Assisted-suicide movement leader Kevorkian dies

Assisted-suicide movement leader Kevorkian dies

ROYAL OAK, Mich. — Jack Kevorkian, who became the face of the assisted-suicide movement while helping a self-estimated 130 people kill themselves in the 1990s, died June 3.

Kevorkian, 83, passed away in a Royal Oak, Mich., hospital, where he was being treated for heart and kidney problems, according to the Detroit Free Press.

“Dr. Death,” as Kevorkian was known, became famous as an assisted-suicide advocate and practitioner. A pathologist, Kevorkian flaunted Michigan law but managed to escape murder convictions in four trials, the Free Press reported. He was convicted of second-degree murder for his part in a 1998 euthanasia death and served eight years and a month before being paroled in 2007.

In a 2006 interview with the Los Angeles Times, Kevorkian said he still supported assisted suicide but thought he should have tried to change the law rather than assist illegally in people’s deaths.

While Kevorkian gained widespread media attention and a number of supporters as an advocate for so-called “death with dignity,” about 70 percent of those he helped die were not terminally ill, said pro-life, bioethics specialist Wesley Smith in a 2006 article for The Weekly Standard. “Most were disabled and depressed,” Smith wrote. “At least five had no discernible illnesses upon autopsy.”

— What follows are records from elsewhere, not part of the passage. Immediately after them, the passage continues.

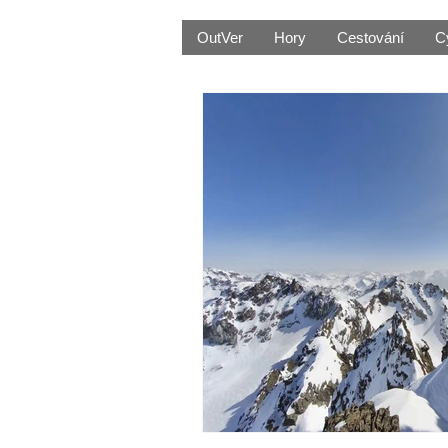
OutVer
Hory
Cestování
C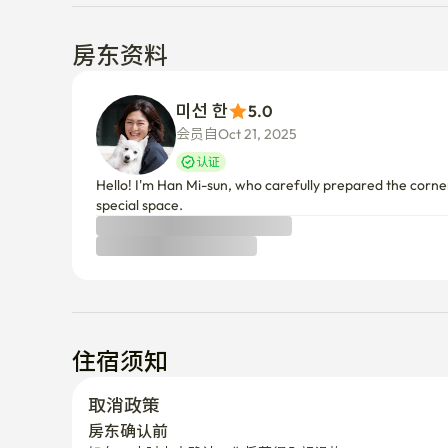
房东资料
미선 한
5.0
会员自Oct 21, 2025
认证
Hello! I'm Han Mi-sun, who carefully prepared the corner
special space.
住宿须知
取消政策
房东确认前
如在24小时内未确认，您将获得全额退款。
房东确认后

Upon learning of Kevorkian’s death, Smith wrote on his blog, “Kevorkian was a disturbed man who, I fear, understood his society — and the media — all too well. And that may be his legacy. He perceived how far some will bend to rationalize even the most egregious wrongdoing or advocacy if the excuse is relieving suffering. Time will tell if he was also a prophet of a dark utilitarian society to come.”